Work required: Transcribe each of the following items line by line, reproducing every line verbatim.

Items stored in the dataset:

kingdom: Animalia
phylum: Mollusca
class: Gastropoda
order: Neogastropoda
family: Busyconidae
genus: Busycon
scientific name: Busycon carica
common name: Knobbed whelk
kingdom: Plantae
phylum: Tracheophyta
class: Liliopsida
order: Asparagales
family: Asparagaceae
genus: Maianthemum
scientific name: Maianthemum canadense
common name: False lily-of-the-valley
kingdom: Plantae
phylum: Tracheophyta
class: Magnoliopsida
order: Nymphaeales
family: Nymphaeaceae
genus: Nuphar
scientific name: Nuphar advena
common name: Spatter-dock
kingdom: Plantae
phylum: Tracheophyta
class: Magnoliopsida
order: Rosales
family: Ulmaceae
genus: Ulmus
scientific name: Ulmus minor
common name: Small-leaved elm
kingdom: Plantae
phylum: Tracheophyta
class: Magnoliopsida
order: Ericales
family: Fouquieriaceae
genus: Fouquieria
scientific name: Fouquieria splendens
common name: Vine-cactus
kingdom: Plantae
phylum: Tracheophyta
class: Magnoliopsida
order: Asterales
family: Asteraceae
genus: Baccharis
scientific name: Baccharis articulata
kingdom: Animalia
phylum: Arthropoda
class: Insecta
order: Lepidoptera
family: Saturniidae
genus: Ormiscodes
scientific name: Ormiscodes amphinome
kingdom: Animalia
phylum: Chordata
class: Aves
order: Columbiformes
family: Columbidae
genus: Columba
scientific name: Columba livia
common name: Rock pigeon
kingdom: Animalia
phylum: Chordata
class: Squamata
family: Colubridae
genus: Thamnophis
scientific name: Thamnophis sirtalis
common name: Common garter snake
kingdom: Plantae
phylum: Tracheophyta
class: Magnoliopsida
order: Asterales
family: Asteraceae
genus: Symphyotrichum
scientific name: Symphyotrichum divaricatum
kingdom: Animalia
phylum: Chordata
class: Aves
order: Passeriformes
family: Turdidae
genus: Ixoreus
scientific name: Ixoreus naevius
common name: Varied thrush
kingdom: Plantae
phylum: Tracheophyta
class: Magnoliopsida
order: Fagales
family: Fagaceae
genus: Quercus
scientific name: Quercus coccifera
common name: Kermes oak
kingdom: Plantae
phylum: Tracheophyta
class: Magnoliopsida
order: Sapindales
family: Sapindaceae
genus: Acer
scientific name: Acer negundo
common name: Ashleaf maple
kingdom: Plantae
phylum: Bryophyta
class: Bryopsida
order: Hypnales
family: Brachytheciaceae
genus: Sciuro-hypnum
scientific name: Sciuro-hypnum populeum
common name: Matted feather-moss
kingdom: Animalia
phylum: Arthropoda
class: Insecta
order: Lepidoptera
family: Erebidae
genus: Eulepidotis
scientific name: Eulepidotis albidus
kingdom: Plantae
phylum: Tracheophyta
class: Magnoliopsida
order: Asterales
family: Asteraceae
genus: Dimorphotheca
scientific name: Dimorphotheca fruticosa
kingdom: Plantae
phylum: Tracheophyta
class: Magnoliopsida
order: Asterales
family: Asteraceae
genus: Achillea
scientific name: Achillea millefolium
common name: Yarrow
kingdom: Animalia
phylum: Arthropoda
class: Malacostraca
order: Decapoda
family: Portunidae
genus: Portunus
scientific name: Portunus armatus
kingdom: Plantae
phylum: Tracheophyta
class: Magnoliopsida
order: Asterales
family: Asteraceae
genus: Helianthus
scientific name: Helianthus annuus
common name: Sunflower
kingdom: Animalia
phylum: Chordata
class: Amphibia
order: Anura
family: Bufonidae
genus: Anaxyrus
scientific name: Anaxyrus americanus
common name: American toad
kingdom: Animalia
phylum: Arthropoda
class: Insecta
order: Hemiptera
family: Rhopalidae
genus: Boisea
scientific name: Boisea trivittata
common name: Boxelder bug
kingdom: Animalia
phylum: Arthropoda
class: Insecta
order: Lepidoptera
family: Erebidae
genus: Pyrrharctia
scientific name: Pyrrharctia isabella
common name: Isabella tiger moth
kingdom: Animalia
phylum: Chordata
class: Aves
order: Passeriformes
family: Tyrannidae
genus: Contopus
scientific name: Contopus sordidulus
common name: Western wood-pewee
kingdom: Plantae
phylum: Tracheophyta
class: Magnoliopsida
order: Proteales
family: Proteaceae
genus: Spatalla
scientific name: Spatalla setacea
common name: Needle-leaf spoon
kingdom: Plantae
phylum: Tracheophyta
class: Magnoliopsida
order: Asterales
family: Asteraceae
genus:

Output of the exercise:
kingdom: Animalia
phylum: Mollusca
class: Gastropoda
order: Neogastropoda
family: Busyconidae
genus: Busycon
scientific name: Busycon carica
common name: Knobbed whelk
kingdom: Plantae
phylum: Tracheophyta
class: Liliopsida
order: Asparagales
family: Asparagaceae
genus: Maianthemum
scientific name: Maianthemum canadense
common name: False lily-of-the-valley
kingdom: Plantae
phylum: Tracheophyta
class: Magnoliopsida
order: Nymphaeales
family: Nymphaeaceae
genus: Nuphar
scientific name: Nuphar advena
common name: Spatter-dock
kingdom: Plantae
phylum: Tracheophyta
class: Magnoliopsida
order: Rosales
family: Ulmaceae
genus: Ulmus
scientific name: Ulmus minor
common name: Small-leaved elm
kingdom: Plantae
phylum: Tracheophyta
class: Magnoliopsida
order: Ericales
family: Fouquieriaceae
genus: Fouquieria
scientific name: Fouquieria splendens
common name: Vine-cactus
kingdom: Plantae
phylum: Tracheophyta
class: Magnoliopsida
order: Asterales
family: Asteraceae
genus: Baccharis
scientific name: Baccharis articulata
kingdom: Animalia
phylum: Arthropoda
class: Insecta
order: Lepidoptera
family: Saturniidae
genus: Ormiscodes
scientific name: Ormiscodes amphinome
kingdom: Animalia
phylum: Chordata
class: Aves
order: Columbiformes
family: Columbidae
genus: Columba
scientific name: Columba livia
common name: Rock pigeon
kingdom: Animalia
phylum: Chordata
class: Squamata
family: Colubridae
genus: Thamnophis
scientific name: Thamnophis sirtalis
common name: Common garter snake
kingdom: Plantae
phylum: Tracheophyta
class: Magnoliopsida
order: Asterales
family: Asteraceae
genus: Symphyotrichum
scientific name: Symphyotrichum divaricatum
kingdom: Animalia
phylum: Chordata
class: Aves
order: Passeriformes
family: Turdidae
genus: Ixoreus
scientific name: Ixoreus naevius
common name: Varied thrush
kingdom: Plantae
phylum: Tracheophyta
class: Magnoliopsida
order: Fagales
family: Fagaceae
genus: Quercus
scientific name: Quercus coccifera
common name: Kermes oak
kingdom: Plantae
phylum: Tracheophyta
class: Magnoliopsida
order: Sapindales
family: Sapindaceae
genus: Acer
scientific name: Acer negundo
common name: Ashleaf maple
kingdom: Plantae
phylum: Bryophyta
class: Bryopsida
order: Hypnales
family: Brachytheciaceae
genus: Sciuro-hypnum
scientific name: Sciuro-hypnum populeum
common name: Matted feather-moss
kingdom: Animalia
phylum: Arthropoda
class: Insecta
order: Lepidoptera
family: Erebidae
genus: Eulepidotis
scientific name: Eulepidotis albidus
kingdom: Plantae
phylum: Tracheophyta
class: Magnoliopsida
order: Asterales
family: Asteraceae
genus: Dimorphotheca
scientific name: Dimorphotheca fruticosa
kingdom: Plantae
phylum: Tracheophyta
class: Magnoliopsida
order: Asterales
family: Asteraceae
genus: Achillea
scientific name: Achillea millefolium
common name: Yarrow
kingdom: Animalia
phylum: Arthropoda
class: Malacostraca
order: Decapoda
family: Portunidae
genus: Portunus
scientific name: Portunus armatus
kingdom: Plantae
phylum: Tracheophyta
class: Magnoliopsida
order: Asterales
family: Asteraceae
genus: Helianthus
scientific name: Helianthus annuus
common name: Sunflower
kingdom: Animalia
phylum: Chordata
class: Amphibia
order: Anura
family: Bufonidae
genus: Anaxyrus
scientific name: Anaxyrus americanus
common name: American toad
kingdom: Animalia
phylum: Arthropoda
class: Insecta
order: Hemiptera
family: Rhopalidae
genus: Boisea
scientific name: Boisea trivittata
common name: Boxelder bug
kingdom: Animalia
phylum: Arthropoda
class: Insecta
order: Lepidoptera
family: Erebidae
genus: Pyrrharctia
scientific name: Pyrrharctia isabella
common name: Isabella tiger moth
kingdom: Animalia
phylum: Chordata
class: Aves
order: Passeriformes
family: Tyrannidae
genus: Contopus
scientific name: Contopus sordidulus
common name: Western wood-pewee
kingdom: Plantae
phylum: Tracheophyta
class: Magnoliopsida
order: Proteales
family: Proteaceae
genus: Spatalla
scientific name: Spatalla setacea
common name: Needle-leaf spoon
kingdom: Plantae
phylum: Tracheophyta
class: Magnoliopsida
order: Asterales
family: Asteraceae
genus:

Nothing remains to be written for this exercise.